▶ _ZU BEARBEITENDE AUFGABE_: Führen Sie den Text über Hypnose als Behandlung von Hitzewallungen in den Wechseljahren fort, und zwar im Anschluss an seinen letzten Satz.

Hitzewallungen gehören zu den häufigsten und belastendsten Symptomen der Wechseljahre – bei Frauen wie auch bei Männern. Während Hormonersatztherapien bei vielen Patientinnen helfen, sind sie nicht für alle geeignet oder gewünscht. Deshalb gewinnen nicht-hormonelle Therapieoptionen zunehmend an Bedeutung. Zwei davon stehen dabei besonders im Fokus: die kognitive Verhaltenstherapie und die klinische Hypnose. Jüngste Studien zeigen, dass vor allem die Hypnosetherapie überraschend effektiv sein kann.
Was ist Hypnose – und wie wirkt sie?
Hypnose ist ein Zustand fokussierter Aufmerksamkeit, bei dem äußere Reize in den Hintergrund treten und die Wahrnehmung auf innere Vorgänge gelenkt wird. Laut Dr. David Spiegel, Psychiater an der Stanford Medical School, erhöht dieser Zustand die „kognitive Flexibilität“ – also die Fähigkeit, alte Denk- und Verhaltensmuster zu durchbrechen.
„Hypnose hilft, ein altes Problem aus einer neuen Perspektive zu sehen und eingefahrene Gedankengänge loszulassen“, so Spiegel.
In der klinischen Anwendung kann Hypnose das Schmerzempfinden, den Stresslevel und das emotionale Erleben von Beschwerden deutlich beeinflussen – auch bei Hitzewallungen.
Hypnose in der Menopause: Neue Erkenntnisse zur Wirksamkeit
Eine große Übersichtsarbeit, die 2024 auf dem Jahreskongress der Menopause Society in Chicago vorgestellt wurde, analysierte 23 Studien aus den Jahren 1996 bis 2022. Die Ergebnisse:
- Klinische Hypnose kann die Häufigkeit und Intensität von Hitzewallungen um bis zu 60 % reduzieren.
- Die kognitive Verhaltenstherapie zeigte ebenfalls positive Effekte, insbesondere bei der Stressverarbeitung, war aber weniger wirksam in Bezug auf die direkte Reduktion von Hitzewallungen.
Hypnose bietet sich besonders für Frauen an, die keine Hormone einnehmen dürfen – etwa nach einer Brustkrebserkrankung. Sie wirkt sowohl auf körperlicher als auch auf psychischer Ebene und kann dadurch mehrere Wechseljahresbeschwerden gleichzeitig lindern.
Hypnosetherapie bei Männern: Das Tabu der Hitzewallungen
Hitzewallungen betreffen auch Männer – vor allem nach einer Prostatakrebsbehandlung oder bei einem Testosteronmangel. Laut Studien leiden bis zu 80 % der Überlebenden von Prostatakrebs an Hitzewallungen, bei etwa jedem zweiten ist eine Behandlung medizinisch notwendig.

▶ _DATENSATZ_:
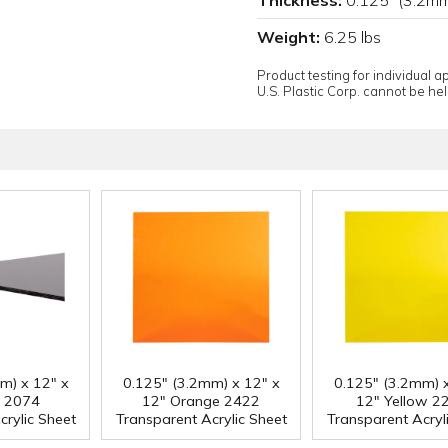
Weight:
6.25 lbs
Product testing for individual 
U.S. Plastic Corp. cannot be held
m) x 12" x
0.125" (3.2mm) x 12" x
0.125" (3.2mm) x
y 2074
12" Orange 2422
12" Yellow 2
crylic Sheet
Transparent Acrylic Sheet
Transparent Acryl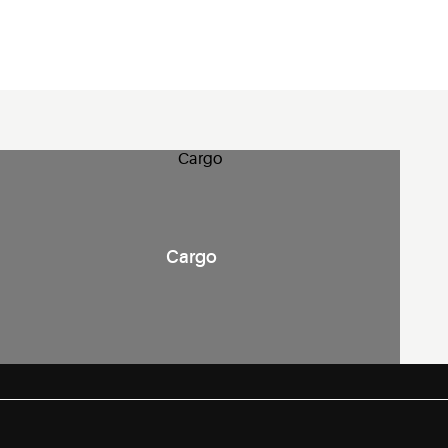
Cargo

▶ _ERGEBNIS DER ÜBUNG_:
Trotzdem ist das Thema in der Öffentlichkeit wenig präsent. „Männer neigen dazu, Hitzewallungen zu verdrängen“, sagt Dr. Gary Elkins von der Baylor University. „Und wenn sie klagen, kann man ihnen keine Östrogene verschreiben.“
In einer Fallstudie der Baylor University wurde ein 69-jähriger Prostatakrebs-Patient mit intensiven Hitzewallungen mit einer Hypnosetherapie behandelt – mit bemerkenswertem Erfolg:
- Nach sieben Wochen war die Häufigkeit seiner Hitzewallungen um 94 % reduziert.
- Die Beschwerden sanken von 160 auf nur noch 15 Episoden pro Woche.
- Auch die Schlafqualität verbesserte sich deutlich.
Therapie individuell abstimmen
Ob Mann oder Frau – Hypnose ist kein Allheilmittel, aber ein vielversprechender, nebenwirkungsarmer Ansatz bei Hitzewallungen. Wichtig ist eine qualifizierte Durchführung durch erfahrene Therapeutinnen und Therapeuten. Besonders für Männer kann Hypnose eine wirksame Alternative darstellen, wenn hormonelle Behandlungen nicht in Frage kommen.
Auch bei Frauen kann Hypnose helfen, neben den körperlichen Beschwerden auch die psychische Belastung der Wechseljahre zu lindern. Denn wie Dr. Spiegel betont:
„Hypnose kann das Bewusstsein von Dingen trennen, die normalerweise das Denken und Wohlbefinden stören – und so für mehr Gelassenheit sorgen.“
Fazit: Hypnose als ernstzunehmende Option
Die Forschung zeigt deutlich, dass klinische Hypnose – sowohl bei Frauen als auch bei Männern – eine effektive, sichere und individuell anpassbare Methode sein kann, um Hitzewallungen zu reduzieren. Gerade bei Patientinnen, die keine Hormone einnehmen möchten oder dürfen, stellt sie eine wertvolle Option dar. Und auch für Männer, die bislang wenig Beachtung in der Behandlung solcher Symptome fanden, öffnet sie neue therapeutische Wege.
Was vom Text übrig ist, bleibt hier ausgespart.